YOUR TASK: If a line of the data below contains the string "Start", copy it into your answer.

EXTRACTED INFORMATION:
:::::

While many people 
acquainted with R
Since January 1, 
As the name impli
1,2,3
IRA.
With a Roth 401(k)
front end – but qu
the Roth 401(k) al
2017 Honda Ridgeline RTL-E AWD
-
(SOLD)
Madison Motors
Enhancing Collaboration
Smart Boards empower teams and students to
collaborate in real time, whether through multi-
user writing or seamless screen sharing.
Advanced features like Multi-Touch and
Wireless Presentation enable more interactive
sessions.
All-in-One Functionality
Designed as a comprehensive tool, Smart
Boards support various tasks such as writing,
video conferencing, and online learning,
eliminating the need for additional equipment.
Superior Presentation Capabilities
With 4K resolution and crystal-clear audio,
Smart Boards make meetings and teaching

:::::

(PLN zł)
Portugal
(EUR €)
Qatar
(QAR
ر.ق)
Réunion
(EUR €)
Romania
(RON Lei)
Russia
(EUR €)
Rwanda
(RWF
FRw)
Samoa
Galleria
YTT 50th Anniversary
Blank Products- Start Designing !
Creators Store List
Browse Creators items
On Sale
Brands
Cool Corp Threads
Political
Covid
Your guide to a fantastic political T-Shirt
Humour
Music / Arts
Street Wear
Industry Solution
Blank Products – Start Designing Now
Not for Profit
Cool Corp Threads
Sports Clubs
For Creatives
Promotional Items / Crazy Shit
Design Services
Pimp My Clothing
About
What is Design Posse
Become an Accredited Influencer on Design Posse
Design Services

:::::

SOLUTION TO THIS PROBLEM:
Blank Products- Start Designing !
Blank Products – Start Designing Now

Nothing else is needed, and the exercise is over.